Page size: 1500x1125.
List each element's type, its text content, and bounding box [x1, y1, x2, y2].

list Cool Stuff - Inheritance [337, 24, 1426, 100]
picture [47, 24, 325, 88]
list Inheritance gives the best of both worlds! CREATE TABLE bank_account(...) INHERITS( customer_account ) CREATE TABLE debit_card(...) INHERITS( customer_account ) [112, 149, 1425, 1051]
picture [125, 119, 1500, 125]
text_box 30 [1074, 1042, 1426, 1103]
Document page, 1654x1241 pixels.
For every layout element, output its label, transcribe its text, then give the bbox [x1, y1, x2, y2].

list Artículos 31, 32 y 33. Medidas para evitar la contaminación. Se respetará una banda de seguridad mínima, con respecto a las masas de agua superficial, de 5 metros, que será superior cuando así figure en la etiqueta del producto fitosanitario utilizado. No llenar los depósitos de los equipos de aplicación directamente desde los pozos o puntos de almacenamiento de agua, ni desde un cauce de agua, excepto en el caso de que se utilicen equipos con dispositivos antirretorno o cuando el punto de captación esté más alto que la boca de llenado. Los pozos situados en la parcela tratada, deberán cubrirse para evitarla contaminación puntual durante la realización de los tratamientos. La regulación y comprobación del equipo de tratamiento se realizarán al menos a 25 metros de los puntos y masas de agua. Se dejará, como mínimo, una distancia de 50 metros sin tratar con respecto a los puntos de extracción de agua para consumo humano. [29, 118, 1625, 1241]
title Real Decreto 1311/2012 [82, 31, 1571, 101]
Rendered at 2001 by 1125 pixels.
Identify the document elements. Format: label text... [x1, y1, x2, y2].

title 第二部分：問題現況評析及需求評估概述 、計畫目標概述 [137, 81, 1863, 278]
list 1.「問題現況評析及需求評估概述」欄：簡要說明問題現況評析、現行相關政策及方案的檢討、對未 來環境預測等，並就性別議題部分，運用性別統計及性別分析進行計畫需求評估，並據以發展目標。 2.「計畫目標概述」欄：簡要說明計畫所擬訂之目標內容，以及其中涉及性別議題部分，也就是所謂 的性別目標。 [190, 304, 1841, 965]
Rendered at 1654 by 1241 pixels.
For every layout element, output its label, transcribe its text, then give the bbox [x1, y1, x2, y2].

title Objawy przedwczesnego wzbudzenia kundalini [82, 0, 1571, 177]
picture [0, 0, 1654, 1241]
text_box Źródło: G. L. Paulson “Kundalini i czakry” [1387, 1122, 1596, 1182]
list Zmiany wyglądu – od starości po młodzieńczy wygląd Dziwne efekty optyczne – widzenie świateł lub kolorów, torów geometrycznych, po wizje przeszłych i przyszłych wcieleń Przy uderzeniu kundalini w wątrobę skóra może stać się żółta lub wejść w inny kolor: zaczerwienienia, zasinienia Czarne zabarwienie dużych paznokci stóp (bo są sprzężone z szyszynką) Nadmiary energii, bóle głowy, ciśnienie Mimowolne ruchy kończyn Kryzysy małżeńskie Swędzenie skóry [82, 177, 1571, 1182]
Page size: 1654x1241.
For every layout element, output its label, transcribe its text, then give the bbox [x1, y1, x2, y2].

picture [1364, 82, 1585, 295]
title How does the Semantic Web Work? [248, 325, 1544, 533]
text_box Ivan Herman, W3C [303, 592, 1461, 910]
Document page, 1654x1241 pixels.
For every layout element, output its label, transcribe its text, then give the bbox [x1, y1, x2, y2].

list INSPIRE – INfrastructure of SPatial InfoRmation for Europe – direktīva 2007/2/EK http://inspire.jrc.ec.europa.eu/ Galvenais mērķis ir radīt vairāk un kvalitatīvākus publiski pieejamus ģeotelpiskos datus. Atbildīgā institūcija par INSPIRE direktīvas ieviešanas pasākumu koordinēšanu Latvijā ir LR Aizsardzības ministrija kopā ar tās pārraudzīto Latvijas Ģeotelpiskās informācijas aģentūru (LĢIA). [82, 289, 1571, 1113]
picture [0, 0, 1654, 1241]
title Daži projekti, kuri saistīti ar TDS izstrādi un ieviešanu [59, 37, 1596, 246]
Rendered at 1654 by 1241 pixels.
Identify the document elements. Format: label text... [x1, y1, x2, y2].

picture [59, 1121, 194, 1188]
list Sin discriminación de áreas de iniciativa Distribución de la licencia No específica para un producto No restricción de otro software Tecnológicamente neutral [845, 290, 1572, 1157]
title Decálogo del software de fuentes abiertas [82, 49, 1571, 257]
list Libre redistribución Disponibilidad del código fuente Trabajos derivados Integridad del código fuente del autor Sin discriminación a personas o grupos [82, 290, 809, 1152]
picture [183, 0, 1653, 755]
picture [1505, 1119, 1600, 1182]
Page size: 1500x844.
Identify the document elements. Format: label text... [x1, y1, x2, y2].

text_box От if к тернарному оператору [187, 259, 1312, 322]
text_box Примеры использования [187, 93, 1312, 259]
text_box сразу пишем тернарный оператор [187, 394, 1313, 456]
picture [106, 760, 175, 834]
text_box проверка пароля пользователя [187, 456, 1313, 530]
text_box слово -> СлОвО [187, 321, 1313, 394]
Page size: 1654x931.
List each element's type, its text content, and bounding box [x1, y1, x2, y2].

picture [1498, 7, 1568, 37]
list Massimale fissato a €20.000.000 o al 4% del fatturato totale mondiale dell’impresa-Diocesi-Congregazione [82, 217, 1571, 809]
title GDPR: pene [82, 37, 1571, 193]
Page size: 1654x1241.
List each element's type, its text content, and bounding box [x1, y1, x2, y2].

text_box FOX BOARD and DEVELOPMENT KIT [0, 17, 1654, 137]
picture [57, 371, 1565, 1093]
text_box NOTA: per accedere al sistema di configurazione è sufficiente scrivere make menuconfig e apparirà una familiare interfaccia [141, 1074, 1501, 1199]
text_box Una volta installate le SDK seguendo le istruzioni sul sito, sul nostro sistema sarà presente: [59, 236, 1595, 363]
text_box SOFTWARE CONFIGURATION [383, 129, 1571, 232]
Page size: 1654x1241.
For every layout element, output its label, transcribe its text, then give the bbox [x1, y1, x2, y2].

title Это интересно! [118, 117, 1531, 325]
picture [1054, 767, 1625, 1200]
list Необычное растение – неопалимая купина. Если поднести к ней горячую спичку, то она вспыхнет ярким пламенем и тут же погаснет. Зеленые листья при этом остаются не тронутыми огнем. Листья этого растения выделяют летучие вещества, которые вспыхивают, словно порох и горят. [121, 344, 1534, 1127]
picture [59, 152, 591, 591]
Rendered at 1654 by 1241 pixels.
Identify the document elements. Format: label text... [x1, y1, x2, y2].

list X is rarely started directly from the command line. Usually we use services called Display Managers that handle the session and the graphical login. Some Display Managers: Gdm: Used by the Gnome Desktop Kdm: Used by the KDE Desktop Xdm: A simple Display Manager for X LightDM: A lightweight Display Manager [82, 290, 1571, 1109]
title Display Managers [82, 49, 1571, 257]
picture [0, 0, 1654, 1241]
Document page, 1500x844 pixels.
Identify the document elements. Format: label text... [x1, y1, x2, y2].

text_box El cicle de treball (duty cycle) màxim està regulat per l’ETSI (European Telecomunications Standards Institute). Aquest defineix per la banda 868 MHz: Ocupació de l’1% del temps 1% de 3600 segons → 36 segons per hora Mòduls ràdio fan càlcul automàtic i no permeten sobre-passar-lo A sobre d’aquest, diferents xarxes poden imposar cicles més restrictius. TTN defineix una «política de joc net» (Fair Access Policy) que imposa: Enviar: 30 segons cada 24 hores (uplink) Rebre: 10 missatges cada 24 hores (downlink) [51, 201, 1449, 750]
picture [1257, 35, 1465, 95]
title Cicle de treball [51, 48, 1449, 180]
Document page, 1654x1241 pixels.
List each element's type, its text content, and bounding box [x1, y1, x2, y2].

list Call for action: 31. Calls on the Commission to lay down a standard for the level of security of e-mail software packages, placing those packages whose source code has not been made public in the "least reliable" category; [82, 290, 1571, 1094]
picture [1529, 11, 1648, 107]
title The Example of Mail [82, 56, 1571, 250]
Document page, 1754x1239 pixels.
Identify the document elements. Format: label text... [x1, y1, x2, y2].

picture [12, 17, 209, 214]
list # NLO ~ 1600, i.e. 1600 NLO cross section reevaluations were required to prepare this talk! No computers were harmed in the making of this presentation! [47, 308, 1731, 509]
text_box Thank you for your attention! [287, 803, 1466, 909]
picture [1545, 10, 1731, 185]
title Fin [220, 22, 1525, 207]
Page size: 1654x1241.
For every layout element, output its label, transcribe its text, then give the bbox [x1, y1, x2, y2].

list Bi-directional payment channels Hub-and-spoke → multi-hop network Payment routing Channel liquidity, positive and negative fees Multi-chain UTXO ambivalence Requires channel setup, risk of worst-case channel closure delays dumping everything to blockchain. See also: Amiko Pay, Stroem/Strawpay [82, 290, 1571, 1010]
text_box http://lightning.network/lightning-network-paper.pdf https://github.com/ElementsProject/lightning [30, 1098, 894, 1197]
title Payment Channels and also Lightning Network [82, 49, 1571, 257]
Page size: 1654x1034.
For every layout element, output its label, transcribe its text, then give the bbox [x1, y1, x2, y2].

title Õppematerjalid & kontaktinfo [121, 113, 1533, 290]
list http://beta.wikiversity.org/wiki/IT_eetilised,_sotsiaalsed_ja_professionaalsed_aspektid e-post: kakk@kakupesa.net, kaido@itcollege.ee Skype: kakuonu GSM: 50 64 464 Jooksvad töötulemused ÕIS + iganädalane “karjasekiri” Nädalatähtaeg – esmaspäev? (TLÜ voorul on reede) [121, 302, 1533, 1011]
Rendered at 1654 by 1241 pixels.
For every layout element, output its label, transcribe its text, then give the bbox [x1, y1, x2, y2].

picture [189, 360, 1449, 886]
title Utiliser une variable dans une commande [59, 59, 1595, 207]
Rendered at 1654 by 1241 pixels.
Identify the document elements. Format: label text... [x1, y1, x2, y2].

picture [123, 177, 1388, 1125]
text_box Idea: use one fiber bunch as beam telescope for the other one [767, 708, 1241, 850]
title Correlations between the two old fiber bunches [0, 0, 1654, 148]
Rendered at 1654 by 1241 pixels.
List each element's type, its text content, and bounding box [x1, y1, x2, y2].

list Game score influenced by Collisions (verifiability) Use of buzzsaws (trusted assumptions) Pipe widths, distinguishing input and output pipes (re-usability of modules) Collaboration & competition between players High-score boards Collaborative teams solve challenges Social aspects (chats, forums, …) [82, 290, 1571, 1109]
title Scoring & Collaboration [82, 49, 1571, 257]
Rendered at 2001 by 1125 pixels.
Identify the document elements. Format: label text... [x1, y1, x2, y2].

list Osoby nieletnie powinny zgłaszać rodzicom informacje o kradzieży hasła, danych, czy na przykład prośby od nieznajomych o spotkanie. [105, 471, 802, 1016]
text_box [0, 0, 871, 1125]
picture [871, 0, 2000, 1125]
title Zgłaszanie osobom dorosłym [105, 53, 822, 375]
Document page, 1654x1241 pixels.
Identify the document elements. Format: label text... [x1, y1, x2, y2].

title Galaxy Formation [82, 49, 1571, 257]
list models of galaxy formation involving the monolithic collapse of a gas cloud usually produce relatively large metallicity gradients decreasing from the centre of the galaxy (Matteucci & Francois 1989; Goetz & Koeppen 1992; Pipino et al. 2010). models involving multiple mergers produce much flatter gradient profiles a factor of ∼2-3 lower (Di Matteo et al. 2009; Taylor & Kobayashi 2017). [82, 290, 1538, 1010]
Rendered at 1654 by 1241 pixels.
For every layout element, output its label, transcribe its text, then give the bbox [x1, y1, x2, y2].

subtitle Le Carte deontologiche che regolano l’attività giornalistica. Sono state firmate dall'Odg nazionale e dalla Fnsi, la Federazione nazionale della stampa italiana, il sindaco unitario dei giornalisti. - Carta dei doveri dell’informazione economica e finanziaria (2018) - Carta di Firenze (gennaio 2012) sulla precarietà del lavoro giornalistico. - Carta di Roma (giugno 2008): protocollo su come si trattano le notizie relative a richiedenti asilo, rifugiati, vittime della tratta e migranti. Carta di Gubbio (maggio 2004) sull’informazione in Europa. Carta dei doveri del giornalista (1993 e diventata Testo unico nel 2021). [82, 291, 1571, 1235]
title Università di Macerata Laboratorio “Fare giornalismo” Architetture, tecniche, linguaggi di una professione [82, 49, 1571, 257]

▬▬▬

Copy out the records verbatim, starting with their first line and continuing through the line containing "text_box 30 [1074, 1042, 1426, 1103]", with both of those lines included.

■ ANSWER TO THIS PROBLEM ■
Page size: 1500x1125.
List each element's type, its text content, and bounding box [x1, y1, x2, y2].

list Cool Stuff - Inheritance [337, 24, 1426, 100]
picture [47, 24, 325, 88]
list Inheritance gives the best of both worlds! CREATE TABLE bank_account(...) INHERITS( customer_account ) CREATE TABLE debit_card(...) INHERITS( customer_account ) [112, 149, 1425, 1051]
picture [125, 119, 1500, 125]
text_box 30 [1074, 1042, 1426, 1103]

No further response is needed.